Clients, friends, and colleagues:
The impacts of this year's severe economic headwinds - soaring inflation and interest rates, stock market declines, fears of recession - on Bay Area real estate markets are speeding up. The first effect was on buyer demand (fewer buyers, offers and listings into contract), leading to changes in supply (more homes for sale, more price reductions), which began to alter buyer and seller psychology and the balance of power between them. Especially after one of the longest, most dramatic upcycles in history, the psychology, circumstances and plans of individual buyers and sellers shift unevenly in the early months of a transition as they try to make sense of changing market realities. Eventually statistics based on closed sales - prices, appreciation rates, overbidding, days on market - slowly start to adjust. Generally speaking, closed sales are lagging indicators of what occurred in the economy and market weeks and months earlier.
If stock market prices are like a jet skier on a triple-espresso, home prices are like a giant cargo ship, which decelerates and turns slowly. It took a few months from when the big economic changes began, but the high year-over-year appreciation rates of recent years are now dropping fast in Bay Area markets - and in San Francisco, the rate turned slightly negative in June - though the degree of any actual, longer-term "correction" to prices, if it occurs, remains to be seen.
A correction is not a crash. The precipitating factor in the 2008 crash - tens of millions of households talked into home loans they couldn't afford, forcing frantic sales during a recession - does not apply today. Indeed, mortgage payments as a percentage of income are close to all-time lows (and most homeowners' mortgages are also at historically low rates). Outside the 2008 crash, market corrections over the last 4 decades typically ran from a simple flattening in appreciation, to price adjustments of 5% to 10% (relatively small compared to the appreciation rates which preceded them). It is far too early, with far too many factors at play, to make predictions.

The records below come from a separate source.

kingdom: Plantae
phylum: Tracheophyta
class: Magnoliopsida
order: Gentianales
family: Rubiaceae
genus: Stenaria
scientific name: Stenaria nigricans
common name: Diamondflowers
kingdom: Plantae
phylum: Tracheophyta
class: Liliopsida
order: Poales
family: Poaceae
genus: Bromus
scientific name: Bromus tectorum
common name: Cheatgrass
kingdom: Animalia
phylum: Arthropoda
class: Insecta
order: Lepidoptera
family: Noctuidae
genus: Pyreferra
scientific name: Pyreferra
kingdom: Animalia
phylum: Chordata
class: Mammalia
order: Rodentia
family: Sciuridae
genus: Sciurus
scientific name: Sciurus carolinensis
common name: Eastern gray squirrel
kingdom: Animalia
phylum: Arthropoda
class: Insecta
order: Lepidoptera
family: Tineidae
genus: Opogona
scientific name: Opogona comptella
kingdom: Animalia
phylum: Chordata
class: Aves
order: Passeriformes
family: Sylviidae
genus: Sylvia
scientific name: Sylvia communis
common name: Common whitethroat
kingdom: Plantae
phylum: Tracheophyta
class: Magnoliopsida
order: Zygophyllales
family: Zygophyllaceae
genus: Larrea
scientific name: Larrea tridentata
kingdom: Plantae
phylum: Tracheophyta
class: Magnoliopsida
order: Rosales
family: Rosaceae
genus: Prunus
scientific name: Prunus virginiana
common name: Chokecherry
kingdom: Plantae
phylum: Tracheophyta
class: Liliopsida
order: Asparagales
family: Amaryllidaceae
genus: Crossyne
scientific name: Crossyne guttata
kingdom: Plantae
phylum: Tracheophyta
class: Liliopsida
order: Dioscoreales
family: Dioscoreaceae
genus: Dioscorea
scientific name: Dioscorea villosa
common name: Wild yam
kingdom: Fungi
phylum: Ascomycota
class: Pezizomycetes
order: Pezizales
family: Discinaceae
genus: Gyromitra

An overheated market cooling or normalizing, slowing from an unsustainable rate of acceleration, does not imply a weak market by historical standards, even if the speed and scale of the change is startling. This report will review year-over-year changes in supply and demand, reflecting the significant adjustments occurring, but also longer-term trends to provide greater context to these recent changes.
Monthly data can be volatile, fluctuating according to a number of factors including market seasonality. For example, in most Bay Area markets, it is not unusual for median sales prices to peak for the year in spring or early summer. It is best not to jump to definitive conclusions based on a few months of data, much less a single month's: Longer-term data is more meaningful than short-term fluctuations.
Different regions and market segments are cooling at different speeds and each region has unique conditions. And in the Bay Area, each home is relatively unique as well. But barring very special circumstances, markets across the Bay Area (and the country) can be expected to eventually move in roughly parallel directions because of the broad macroeconomic factors at play. Within this report is a link to a review of many of these factors. As of July 7, 2022, according to FHLMC, the average weekly mortgage rate for a 30-year fixed rate loan fell to 5.3% from 5.81% two weeks earlier.